さて、煮卵はそのまま食べてもおいしいが、アレンジしてもおいしい。
「刻んだ煮卵をマヨネーズとあえることで一風変わった和のテイストのタマゴサラダを作ることができますよ。これはトーストなどによく合います。また、薄い衣でさっと揚げて天ぷらにすると、外側のサクサク感と中のとろっとした半熟感が楽しめます」(ケンコーマヨネーズ株式会社商品開発担当者)。

うわー、煮卵の天ぷら! ラーメンで人気のトッピング「煮卵」と、讃岐うどんで人気のトッピング「半熟卵の天ぷら」がタッグを組んだら、それは絶対においしいに決まっている!

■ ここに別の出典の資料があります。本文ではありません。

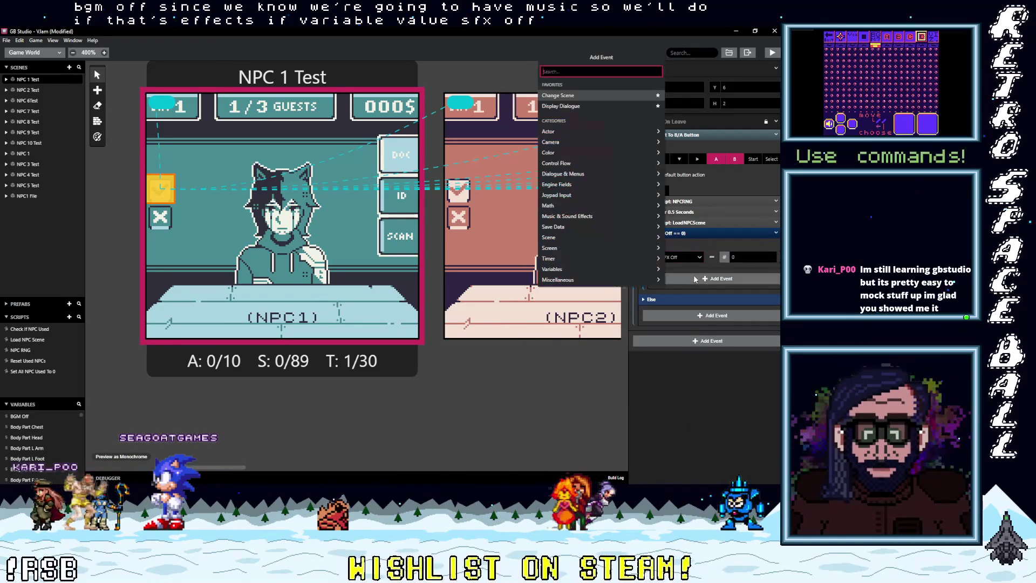
type("pla")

ラーメン、鶏肉と大根の煮物や豚の角煮のトッピングなどの定番アレンジはもちろん、おにぎりや「おにぎらず」(包むだけの握っていないおにぎり)の具にもおススメ。半熟の黄身は完熟の黄身よりも色が鮮やかなので、ゆで卵を使うものはなんでも半熟煮卵に置きかえれば、見た目もゴージャス、味もグッとおいしくなる。

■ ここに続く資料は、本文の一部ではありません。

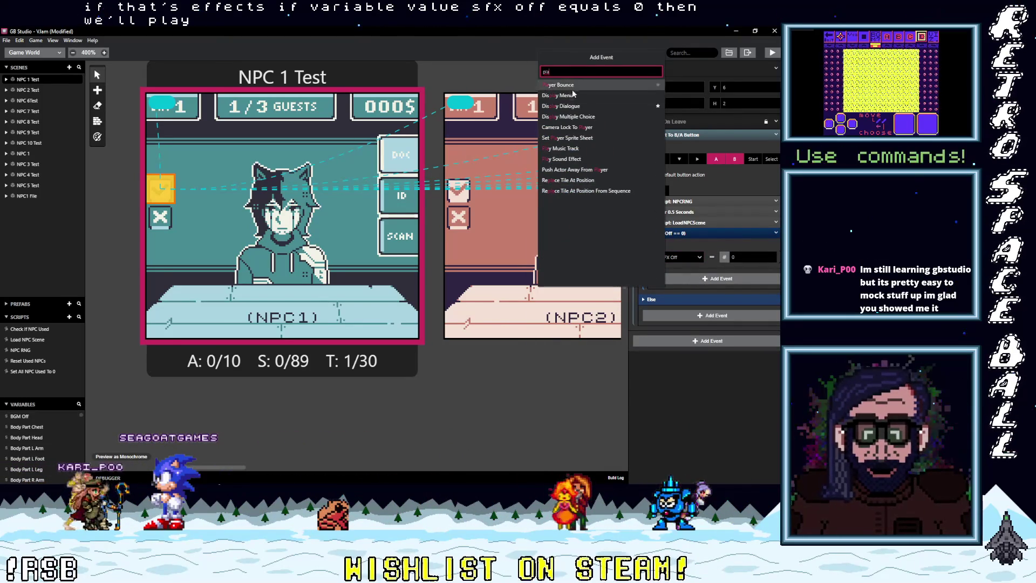
left_click(567, 159)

私の好きなアレンジ煮卵は「燻製」、すなわち「燻たま」だ。最近は家庭のガスコンロを使ってできる簡易な燻製器もある。いぶす前にキッチンペーパーなどで卵のまわりの調味液をきちっとふき取り、桜のチップで10分ほどいぶすだけ。
こうすると一気に「大人の煮卵」に変身。ウイスキーやフルボディーの赤ワインにも合う最高のおつまみになる。キャンプやバーベキューに煮卵と燻製の道具を持参すれば、ウケること必至だ。

調味液をアレンジするのもまた楽しい。中華料理に使う星形をしたスパイス・八角を入れると、香港や台湾のコンビニおでんを連想させる煮卵に。ナンプラーを加えて作った煮卵に刻んだパクチーを乗せて食べるのもビールに最高に合う。
漬けるものを鶏卵ではなく「うずらの卵」に変えてもいい。こちらの場合も水からゆで、沸騰してから2~2分半おき、急激に冷やすべし。ようじにさしてピンチョス風にすればパーティー料理にもなる。
みんなが好きな煮卵、ホームパーティーに、アウトドアに持っていけば人気者になれること間違いなし!